* [RECORDS FOR THIS EXERCISE]:
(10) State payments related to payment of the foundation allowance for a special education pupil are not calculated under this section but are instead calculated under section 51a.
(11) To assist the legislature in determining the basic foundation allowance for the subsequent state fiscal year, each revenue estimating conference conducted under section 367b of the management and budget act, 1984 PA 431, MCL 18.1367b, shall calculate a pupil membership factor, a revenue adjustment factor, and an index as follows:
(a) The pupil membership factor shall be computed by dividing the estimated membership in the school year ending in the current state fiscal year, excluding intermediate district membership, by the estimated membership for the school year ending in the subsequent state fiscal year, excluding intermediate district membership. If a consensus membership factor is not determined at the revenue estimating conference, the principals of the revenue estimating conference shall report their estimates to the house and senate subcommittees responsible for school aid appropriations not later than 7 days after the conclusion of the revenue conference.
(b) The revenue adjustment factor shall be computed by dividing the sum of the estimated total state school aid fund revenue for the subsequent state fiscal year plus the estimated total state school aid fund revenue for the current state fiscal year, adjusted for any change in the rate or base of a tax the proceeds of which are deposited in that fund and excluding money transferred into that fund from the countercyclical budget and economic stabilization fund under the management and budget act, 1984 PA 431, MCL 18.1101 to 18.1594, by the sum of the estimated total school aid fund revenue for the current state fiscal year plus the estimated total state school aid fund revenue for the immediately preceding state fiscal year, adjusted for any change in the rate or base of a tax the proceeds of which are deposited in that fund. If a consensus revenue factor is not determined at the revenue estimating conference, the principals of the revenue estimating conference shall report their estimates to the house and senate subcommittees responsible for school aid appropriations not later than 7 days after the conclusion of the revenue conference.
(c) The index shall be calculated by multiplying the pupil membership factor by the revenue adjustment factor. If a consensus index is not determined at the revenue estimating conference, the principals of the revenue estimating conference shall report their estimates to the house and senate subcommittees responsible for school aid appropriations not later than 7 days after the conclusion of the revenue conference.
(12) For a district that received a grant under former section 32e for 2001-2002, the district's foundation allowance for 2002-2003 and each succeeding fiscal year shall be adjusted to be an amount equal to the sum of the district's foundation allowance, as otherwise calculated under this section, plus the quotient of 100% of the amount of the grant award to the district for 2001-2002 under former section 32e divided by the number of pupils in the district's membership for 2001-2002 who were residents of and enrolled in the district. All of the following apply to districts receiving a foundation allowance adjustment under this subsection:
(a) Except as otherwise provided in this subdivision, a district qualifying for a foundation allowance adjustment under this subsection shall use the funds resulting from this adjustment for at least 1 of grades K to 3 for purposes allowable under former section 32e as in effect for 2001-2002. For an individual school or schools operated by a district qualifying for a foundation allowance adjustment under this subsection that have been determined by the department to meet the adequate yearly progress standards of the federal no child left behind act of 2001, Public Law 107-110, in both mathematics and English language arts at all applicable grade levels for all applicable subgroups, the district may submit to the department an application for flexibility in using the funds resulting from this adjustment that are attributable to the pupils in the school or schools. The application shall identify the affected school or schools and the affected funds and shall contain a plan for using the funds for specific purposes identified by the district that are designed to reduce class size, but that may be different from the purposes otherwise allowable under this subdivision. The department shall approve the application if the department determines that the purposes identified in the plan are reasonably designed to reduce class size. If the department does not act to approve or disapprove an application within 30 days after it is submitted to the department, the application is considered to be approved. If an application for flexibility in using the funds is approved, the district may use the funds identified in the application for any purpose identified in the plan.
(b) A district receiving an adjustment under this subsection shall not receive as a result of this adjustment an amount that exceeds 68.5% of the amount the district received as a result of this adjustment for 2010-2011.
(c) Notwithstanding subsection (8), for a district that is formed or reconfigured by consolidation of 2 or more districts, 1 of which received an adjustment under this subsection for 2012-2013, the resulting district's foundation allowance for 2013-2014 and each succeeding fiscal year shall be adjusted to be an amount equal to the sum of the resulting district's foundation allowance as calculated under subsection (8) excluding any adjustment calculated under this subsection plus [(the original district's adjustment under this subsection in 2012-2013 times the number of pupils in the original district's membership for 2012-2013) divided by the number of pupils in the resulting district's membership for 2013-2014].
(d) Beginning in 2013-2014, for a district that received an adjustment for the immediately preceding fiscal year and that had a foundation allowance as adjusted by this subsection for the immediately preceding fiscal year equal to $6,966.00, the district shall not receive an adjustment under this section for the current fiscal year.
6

* [YOUR GOAL]: From the first line of the data above through the line containing "(a) The pupil", set each line down again exactly; include both ends and omit everything else.

* [WRITTEN SOLUTION]:
(10) State payments related to payment of the foundation allowance for a special education pupil are not calculated under this section but are instead calculated under section 51a.
(11) To assist the legislature in determining the basic foundation allowance for the subsequent state fiscal year, each revenue estimating conference conducted under section 367b of the management and budget act, 1984 PA 431, MCL 18.1367b, shall calculate a pupil membership factor, a revenue adjustment factor, and an index as follows:
(a) The pupil membership factor shall be computed by dividing the estimated membership in the school year ending in the current state fiscal year, excluding intermediate district membership, by the estimated membership for the school year ending in the subsequent state fiscal year, excluding intermediate district membership. If a consensus membership factor is not determined at the revenue estimating conference, the principals of the revenue estimating conference shall report their estimates to the house and senate subcommittees responsible for school aid appropriations not later than 7 days after the conclusion of the revenue conference.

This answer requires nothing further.